SNPassoc 2.1.0
The SNPassoc
package contains facilities for data manipulation, tools for exploratory data analysis, convenient graphical facilities, and tools for assessing genetic association for both quantitative and categorial (case-control) traits in whole genome approaches. Genome-based studies are normally analyzed using a multistage approach. In the first step researchers are interested in assessing association between the outcome and thousands of SNPs. In a second and possibly third step, medium/large scale studies are performed in which only a few hundred of SNPs, those with a putative association found in the first step, are genotyped. SNPassoc
is specially designed for analyzing this kind of designs. In addition, a convenience-based approach (select variants on the basis of logistical considerations such as the ease and cost of genotyping) can also be analyzed using SNPassoc
. Different genetic models are
also implemented in the package. Analysis of multiple SNPs can be analyzed using either haplotype or gene-gene interaction approaches.
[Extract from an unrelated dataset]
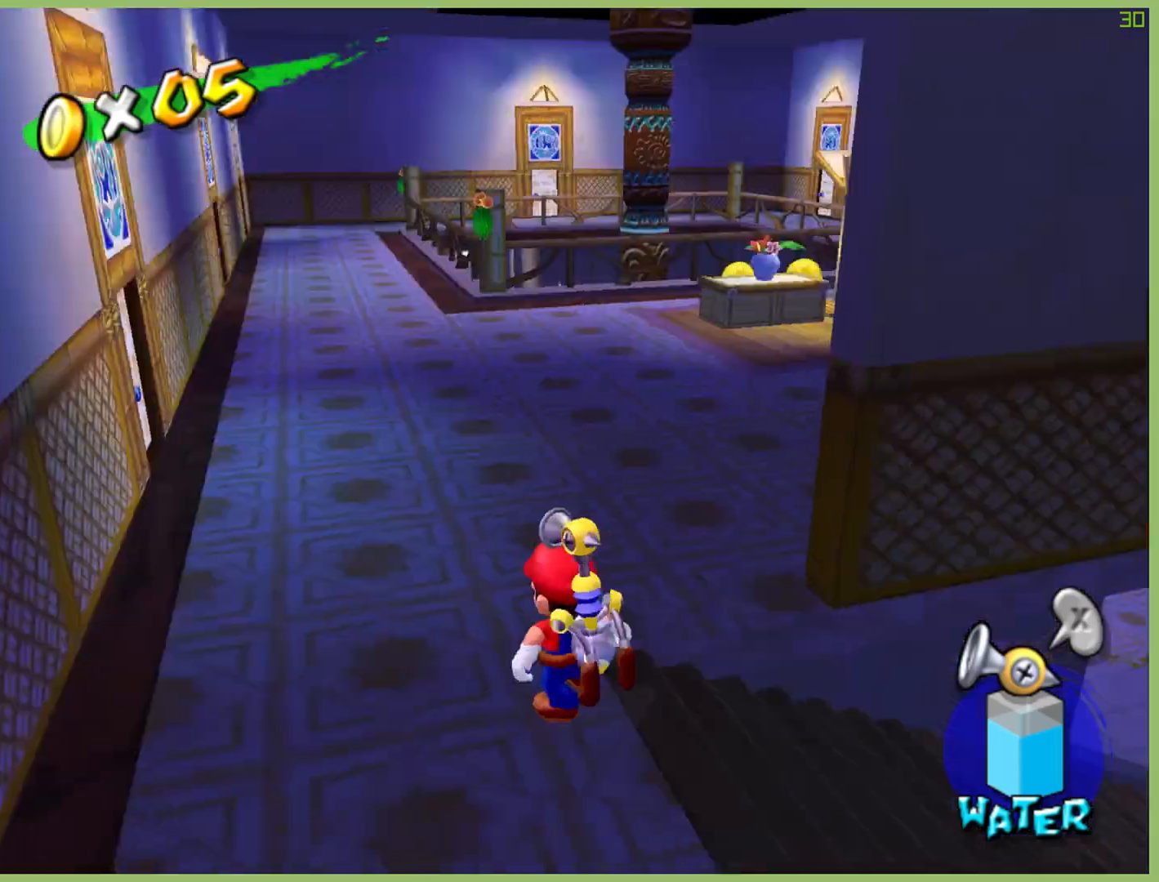
{"buttons": [], "left_stick": "up", "right_stick": "center", "button_events": []}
This document is an updated version of the initial vignette that was published with the SNPassoc paper González et al. (2007). It contains a more realistic example belonging to a real dataset. The original vignette is still available here.
SNP data are typically available in text format or Excel spreadsheets which are easily uploaded in R
as a data frame. Here, as an illustrative example, we are analyzing a dataset containing epidemiological information and 51 SNPs from a case-control study on asthma. The data is available within SNPassoc
and can be loaded by
Then, the data is loaded into the R session by
data(asthma, package = "SNPassoc")
str(asthma, list.len=9)
'data.frame': 1578 obs. of 57 variables:
$ country : Factor w/ 10 levels "Australia","Belgium",..: 5 5 5 5 5 5 5 5 5 5 ...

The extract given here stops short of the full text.